TASK DESCRIPTION.
In the text below on divorce and alimony, write out the passage from "Ya know.... I" to "out of guilt?" word for word.

Ya know.... I work full time, have 2 children (6,3) get NO support from their father (however he does pay their health insurance)and I'm an independent woman. When I left my ex our lifestyles changed; I had to get rid of my mini-van and totally down grade, I left him the house since he wouldn't leave, (he has since let it forclose....another issue!) and I no longer get to have my little shopping sprees like I used to.... when you divorce, everything changes. He sees his kids every Tuesday and every weekend (and we live 2hrs away) and when he asks her about switching a day here or there she says, "NO"..... but he will accomodate her all the time. I love him more than anything, but will he always let her push him around? Is he doing this out of guilt?
I mean... I can see paying
I mean... I can see paying her to stay home if she actually did something other than have coffee next door and complain about what a bastard he is....(in front of the kids).... But for real, it's amazing how far a little guilt can go..... Guess he doesn't want to be with her, but just take care of her!!!
He's supported her through
He's supported her through the separation/divorce.... and per their "agreement" (he signed his life away) the actual alimony starts when the divorce is final....which can take up to 2years! I swear, it must be nice to have a "lifestyle" of doing nothing.... She wanted his 401k but chose to keep the house instead. And if something is broken, guess who is there to the rescue (2hr drive from us)! It's amazing I tell you.... He avoids confrontation with her, but has NO problem when it comes to me.... At least I got the better engagement ring.... }:-)
I think you read that out of my diary...

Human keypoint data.
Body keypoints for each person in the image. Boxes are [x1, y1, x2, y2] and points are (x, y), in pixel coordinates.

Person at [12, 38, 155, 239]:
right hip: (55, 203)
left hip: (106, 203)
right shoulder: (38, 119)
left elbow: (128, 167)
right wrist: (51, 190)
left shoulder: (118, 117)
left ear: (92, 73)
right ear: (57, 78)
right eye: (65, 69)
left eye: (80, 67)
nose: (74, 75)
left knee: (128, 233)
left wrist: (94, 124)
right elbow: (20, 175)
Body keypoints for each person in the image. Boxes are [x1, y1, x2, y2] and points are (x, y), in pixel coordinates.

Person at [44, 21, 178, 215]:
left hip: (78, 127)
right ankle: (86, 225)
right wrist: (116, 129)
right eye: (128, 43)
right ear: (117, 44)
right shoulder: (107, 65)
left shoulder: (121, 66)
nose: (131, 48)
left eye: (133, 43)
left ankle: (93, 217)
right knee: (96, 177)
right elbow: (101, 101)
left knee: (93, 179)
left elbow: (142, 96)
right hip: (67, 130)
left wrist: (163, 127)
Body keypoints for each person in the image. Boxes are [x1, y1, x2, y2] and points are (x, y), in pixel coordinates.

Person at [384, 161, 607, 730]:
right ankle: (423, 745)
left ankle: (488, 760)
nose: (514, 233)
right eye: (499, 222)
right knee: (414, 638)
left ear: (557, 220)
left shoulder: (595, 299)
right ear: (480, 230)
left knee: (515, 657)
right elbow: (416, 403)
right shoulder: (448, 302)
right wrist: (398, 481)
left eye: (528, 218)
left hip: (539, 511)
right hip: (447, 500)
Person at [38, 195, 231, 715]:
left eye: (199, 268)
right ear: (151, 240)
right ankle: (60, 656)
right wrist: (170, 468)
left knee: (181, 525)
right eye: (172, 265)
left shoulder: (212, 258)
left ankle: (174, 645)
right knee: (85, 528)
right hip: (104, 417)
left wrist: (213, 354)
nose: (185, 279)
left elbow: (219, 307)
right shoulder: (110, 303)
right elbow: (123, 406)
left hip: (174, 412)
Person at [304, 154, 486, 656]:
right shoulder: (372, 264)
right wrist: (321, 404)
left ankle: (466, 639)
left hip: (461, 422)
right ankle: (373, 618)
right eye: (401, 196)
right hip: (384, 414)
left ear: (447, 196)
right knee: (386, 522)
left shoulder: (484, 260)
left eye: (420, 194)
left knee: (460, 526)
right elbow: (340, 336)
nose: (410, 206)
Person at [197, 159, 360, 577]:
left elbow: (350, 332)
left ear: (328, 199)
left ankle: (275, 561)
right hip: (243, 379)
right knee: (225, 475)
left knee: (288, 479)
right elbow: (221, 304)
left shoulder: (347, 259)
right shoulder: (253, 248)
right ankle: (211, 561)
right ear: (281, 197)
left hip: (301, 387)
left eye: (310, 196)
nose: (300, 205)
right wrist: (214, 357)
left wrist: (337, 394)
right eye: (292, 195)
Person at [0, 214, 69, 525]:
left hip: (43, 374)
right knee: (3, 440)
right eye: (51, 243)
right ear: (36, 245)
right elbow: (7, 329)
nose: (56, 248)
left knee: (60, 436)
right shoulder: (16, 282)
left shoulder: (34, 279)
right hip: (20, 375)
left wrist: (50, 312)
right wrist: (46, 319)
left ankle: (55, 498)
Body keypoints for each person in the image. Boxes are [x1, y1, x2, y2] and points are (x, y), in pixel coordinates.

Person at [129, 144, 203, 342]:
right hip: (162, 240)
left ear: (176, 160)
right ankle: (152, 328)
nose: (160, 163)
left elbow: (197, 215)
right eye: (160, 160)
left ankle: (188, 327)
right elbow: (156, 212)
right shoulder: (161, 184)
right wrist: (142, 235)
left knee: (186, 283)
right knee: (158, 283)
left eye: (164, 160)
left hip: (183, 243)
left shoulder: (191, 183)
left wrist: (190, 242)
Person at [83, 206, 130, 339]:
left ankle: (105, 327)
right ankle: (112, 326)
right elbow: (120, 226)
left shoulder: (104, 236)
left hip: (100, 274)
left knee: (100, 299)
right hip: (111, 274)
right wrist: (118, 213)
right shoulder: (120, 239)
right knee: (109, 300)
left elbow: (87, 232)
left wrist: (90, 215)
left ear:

EXPECTED ANSWER.
Ya know.... I work full time, have 2 children (6,3) get NO support from their father (however he does pay their health insurance)and I'm an independent woman. When I left my ex our lifestyles changed; I had to get rid of my mini-van and totally down grade, I left him the house since he wouldn't leave, (he has since let it forclose....another issue!) and I no longer get to have my little shopping sprees like I used to.... when you divorce, everything changes. He sees his kids every Tuesday and every weekend (and we live 2hrs away) and when he asks her about switching a day here or there she says, "NO"..... but he will accomodate her all the time. I love him more than anything, but will he always let her push him around? Is he doing this out of guilt?